I just felt like saying it as there are threads like it in the Bulls and Nets forum after a lose in the current series.

-Petey


----------



## Pimped Out (May 4, 2005)

makes sense. tim duncan is unathletic, past his prime, and a shell of his former self, right?


----------



## Petey (Aug 23, 2002)

Pimped Out said:


> makes sense. tim duncan is unathletic, past his prime, and a shell of his former self, right?


How about for 2 from the group of Parker, Manu or Duncan and picks?

I think it would make sense.

No not fret, I'm guess I'm gonna post this after game 5 in the Suns forum.

-Petey


----------



## FreeMason Jr. (Jul 12, 2004)

Depends. Is he also a soul-less heathon searching nothing more than the self-gratifiction that can only be attained from breaking the ankles of the innocent? Cause that's all the spurs are you know.


----------



## Petey (Aug 23, 2002)

ezealen said:


> Depends.

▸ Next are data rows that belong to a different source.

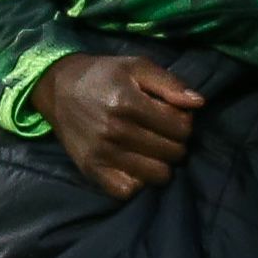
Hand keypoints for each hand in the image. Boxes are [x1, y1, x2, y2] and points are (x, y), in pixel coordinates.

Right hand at [34, 54, 202, 199]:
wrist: (58, 88)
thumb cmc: (104, 75)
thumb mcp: (137, 66)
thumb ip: (170, 83)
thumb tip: (199, 103)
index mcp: (127, 103)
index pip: (182, 128)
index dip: (184, 122)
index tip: (172, 116)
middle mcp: (115, 131)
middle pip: (174, 153)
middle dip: (175, 142)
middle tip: (162, 133)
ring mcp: (102, 154)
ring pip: (158, 175)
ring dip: (161, 163)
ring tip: (151, 149)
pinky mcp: (91, 170)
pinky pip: (127, 191)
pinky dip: (137, 182)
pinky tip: (136, 165)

Is he also a soul-less heathon searching nothing more than the self-gratifiction that can only be attained from breaking the ankles of the innocent? Cause that's all the spurs are you know.


LOL, Well played sir.

-Petey


----------



## Petey (Aug 23, 2002)

Maybe you guys don't need Zach Randolph as much as the Suns do.

-Petey


----------



## Pimped Out (May 4, 2005)

Good news! it looks like zach will be available with portland winning the lottery. ginobili for randolph?


----------



## TheRoc5 (Mar 1, 2005)

Pimped Out said:


> Good news! it looks like zach will be available with portland winning the lottery. ginobili for randolph?


your kidding right? mybe scolas rights, a filler and our 1st rounder, anything more then that is too much.


----------



## Petey (Aug 23, 2002)

Pimped Out said:


> Good news! it looks like zach will be available with portland winning the lottery. ginobili for randolph?

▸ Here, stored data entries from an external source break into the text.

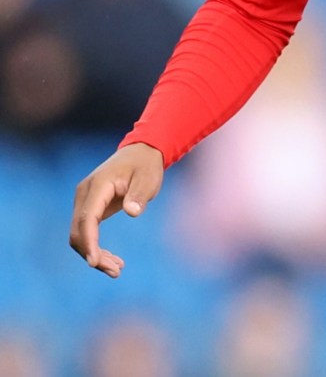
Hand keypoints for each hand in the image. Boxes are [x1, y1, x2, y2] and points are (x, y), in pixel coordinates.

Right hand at [69, 142, 164, 277]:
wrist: (141, 152)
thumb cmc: (146, 165)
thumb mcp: (148, 177)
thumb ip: (139, 194)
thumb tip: (132, 211)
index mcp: (98, 185)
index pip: (87, 218)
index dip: (89, 242)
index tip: (94, 263)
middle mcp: (85, 193)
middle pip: (79, 231)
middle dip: (93, 254)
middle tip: (116, 271)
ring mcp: (85, 200)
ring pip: (80, 234)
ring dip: (94, 254)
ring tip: (117, 269)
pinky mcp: (90, 207)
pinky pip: (87, 231)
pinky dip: (95, 246)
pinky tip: (112, 259)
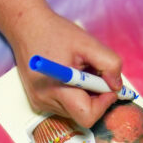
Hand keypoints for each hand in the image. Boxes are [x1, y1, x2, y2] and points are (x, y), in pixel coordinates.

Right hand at [10, 10, 123, 127]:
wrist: (26, 27)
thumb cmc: (56, 33)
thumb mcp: (89, 43)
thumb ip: (109, 64)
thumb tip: (117, 86)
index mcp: (57, 88)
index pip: (87, 116)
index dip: (103, 104)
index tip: (108, 86)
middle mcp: (45, 101)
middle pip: (82, 114)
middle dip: (95, 97)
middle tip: (94, 74)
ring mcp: (40, 102)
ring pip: (74, 110)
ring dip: (84, 95)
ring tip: (78, 71)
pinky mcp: (37, 101)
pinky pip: (64, 106)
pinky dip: (73, 94)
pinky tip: (69, 75)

I think they will not back off of Parker and Manu!

They have LaMarcus and Oden, no need for Duncan!

-Petey


----------



## TiMVP2 (Jun 19, 2003)

Pimped Out said:


> Good news! it looks like zach will be available with portland winning the lottery. ginobili for randolph?


Oh hell to the nizo.


----------



## TheTruth34 (Jul 22, 2006)

this is really stupid. i gurantee if this happened( which its not ever going to happen)...that SA wouldnt make the playoffs.

Duncan is still good. Unathletic yes, old yes. still a top five player, yes!

Zach Randolph is a loser. hes got talent but the suns nor spurs need him.

now somwhere like New Orleans could use him.

they could have

Chandler
Randolph
Stojakovic
Mason
Paul

SPURS/SUNS do not need Randolph.


----------



## Pimped Out (May 4, 2005)

i dont even know what to say anymore


----------



## Reign (Feb 8, 2006)

Are you guys for real ??? Nobli for Randolph that is just stupid...


----------